Airlines for America (A4A), the industry trade organization for the leading U.S. airlines, formerly known as the Air Transport Association, today commended Senator John Thune (R-S.D.) for introducing a bill that would prohibit U.S. aircraft operators from participating in the European Union Emissions Trading Scheme (EU ETS) because the scheme violates international law and U.S. sovereignty. The legislation would also seek to hold operators harmless from the scheme.
The Senate bill is similar to the bipartisan legislation passed by the full House of Representatives on Oct. 25, 2011.
“We commend Senator Thune for his leadership in joining the Administration and his colleagues in the House of Representatives in opposing the application of the EU ETS to U.S. airlines, as it is both illegal and bad policy. Subjecting airlines to the EU’s unilateral system will be counterproductive to helping the environment, result in the loss of U.S. jobs, and hamper airlines’ ability to invest in new aircraft and continue their extensive efforts to reduce their environmental impact,” said A4A President and CEO Nicholas E. Calio.

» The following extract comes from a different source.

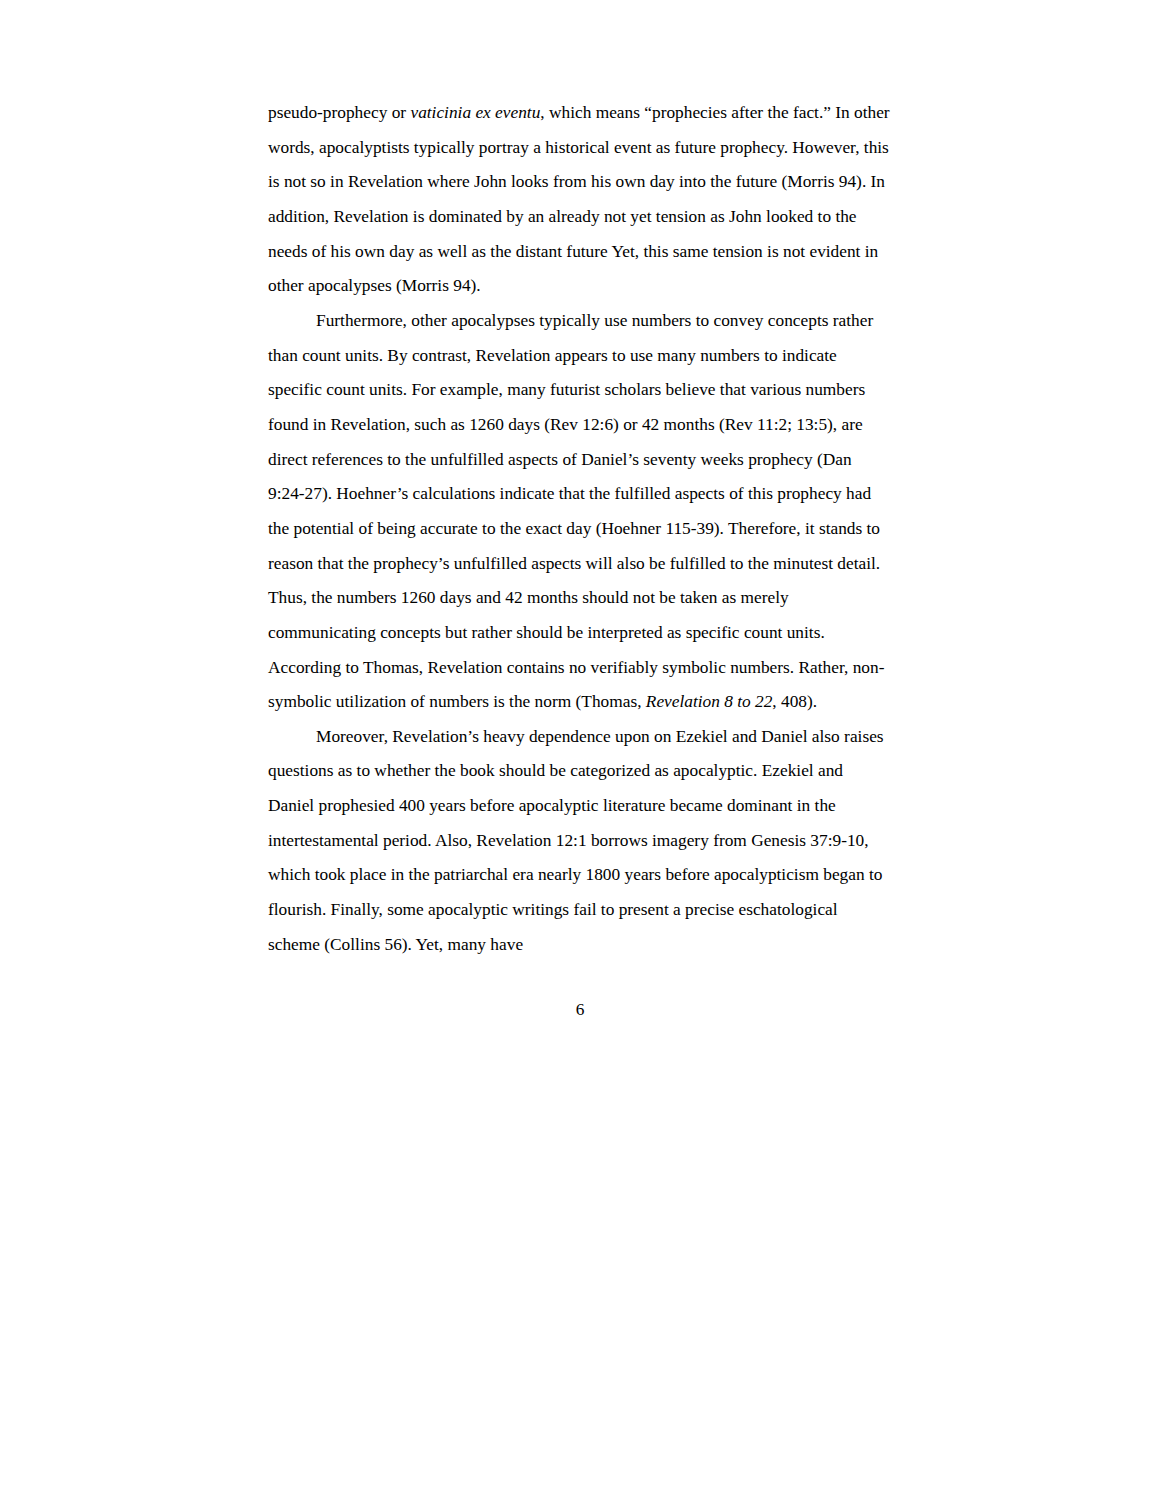pseudo-prophecy or vaticinia ex eventu, which means “prophecies after the fact.” In other words, apocalyptists typically portray a historical event as future prophecy. However, this is not so in Revelation where John looks from his own day into the future (Morris 94). In addition, Revelation is dominated by an already not yet tension as John looked to the needs of his own day as well as the distant future Yet, this same tension is not evident in other apocalypses (Morris 94).
Furthermore, other apocalypses typically use numbers to convey concepts rather than count units. By contrast, Revelation appears to use many numbers to indicate specific count units. For example, many futurist scholars believe that various numbers found in Revelation, such as 1260 days (Rev 12:6) or 42 months (Rev 11:2; 13:5), are direct references to the unfulfilled aspects of Daniel’s seventy weeks prophecy (Dan 9:24-27). Hoehner’s calculations indicate that the fulfilled aspects of this prophecy had the potential of being accurate to the exact day (Hoehner 115-39). Therefore, it stands to reason that the prophecy’s unfulfilled aspects will also be fulfilled to the minutest detail. Thus, the numbers 1260 days and 42 months should not be taken as merely communicating concepts but rather should be interpreted as specific count units. According to Thomas, Revelation contains no verifiably symbolic numbers. Rather, non-symbolic utilization of numbers is the norm (Thomas, Revelation 8 to 22, 408).
Moreover, Revelation’s heavy dependence upon on Ezekiel and Daniel also raises questions as to whether the book should be categorized as apocalyptic. Ezekiel and Daniel prophesied 400 years before apocalyptic literature became dominant in the intertestamental period. Also, Revelation 12:1 borrows imagery from Genesis 37:9-10, which took place in the patriarchal era nearly 1800 years before apocalypticism began to flourish. Finally, some apocalyptic writings fail to present a precise eschatological scheme (Collins 56). Yet, many have
6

The Senate bill comes less than a week after President Obama told EU officials that that he opposes the EU scheme. The congressional action also follows the ICAO Council adoption last month of a declaration opposing the unilateral application of the EU ETS on international aviation and urging continued collaborative action on the global sectoral approach. “There is no question that this country and the rest of the world are united against the EU’s unilateral and counterproductive scheme,” Calio said.
A4A is part of an industrywide aviation coalition that has committed to continuing the industry’s strong record of greenhouse gas (GHG) emissions savings and has proposed the adoption of a global sectoral approach by the International Civil Aviation Organization (ICAO), the United Nations body charged with setting standards for international aviation. In October 2010, ICAO adopted a resolution with targets and principles broadly consistent with the industry’s approach, demonstrating that the industry and governments are coalescing around a common platform for addressing aviation GHG emissions at the global level.
A4A, which brought a legal action against the EU’s unilateral action in 2009 on behalf of all of its members, promotes adoption of the global sectoral approach. The European Court of Justice is expected to issue a decision on the case before the end of the year, although many countries have vowed to continue to oppose the EU’s unilateral scheme regardless of the outcome in the private cause of action.
A coalition of 15 industry groups issued a letter to senators urging support of the legislation.